Transcribed page contents:
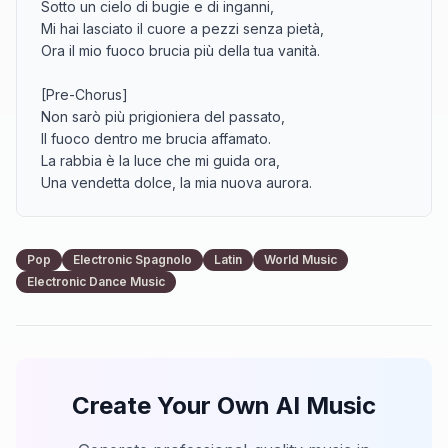
Sotto un cielo di bugie e di inganni,

Mi hai lasciato il cuore a pezzi senza pietà,

Ora il mio fuoco brucia più della tua vanità.

[Pre-Chorus]

Non sarò più prigioniera del passato,

Il fuoco dentro me brucia affamato.

La rabbia è la luce che mi guida ora,

Una vendetta dolce, la mia nuova aurora.

[Chorus]

Fiamme d'amore spezzato bruciano in me,

Pop
Electronic Spagnolo
Latin
World Music
Il gelo del tuo addio non fermerà

Electronic Dance Music
La forza che ho trovato nella mia verità.

Veleno dolce scorre nelle mie vene,

Ti guardo cadere, sento il mio dolore che si spegne,

Non sei più il mio re.

Create Your Own AI Music
[Solo Instrumental music]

WHAT TO DO: Give the data again exactly. Keep the images out.

RESPONSE TO THIS EXERCISE:
Sotto un cielo di bugie e di inganni,

Mi hai lasciato il cuore a pezzi senza pietà,

Ora il mio fuoco brucia più della tua vanità.

[Pre-Chorus]

Non sarò più prigioniera del passato,

Il fuoco dentro me brucia affamato.

La rabbia è la luce che mi guida ora,

Una vendetta dolce, la mia nuova aurora.

[Chorus]

Fiamme d'amore spezzato bruciano in me,

Pop
Electronic Spagnolo
Latin
World Music
Il gelo del tuo addio non fermerà

Electronic Dance Music
La forza che ho trovato nella mia verità.

Veleno dolce scorre nelle mie vene,

Ti guardo cadere, sento il mio dolore che si spegne,

Non sei più il mio re.

Create Your Own AI Music
[Solo Instrumental music]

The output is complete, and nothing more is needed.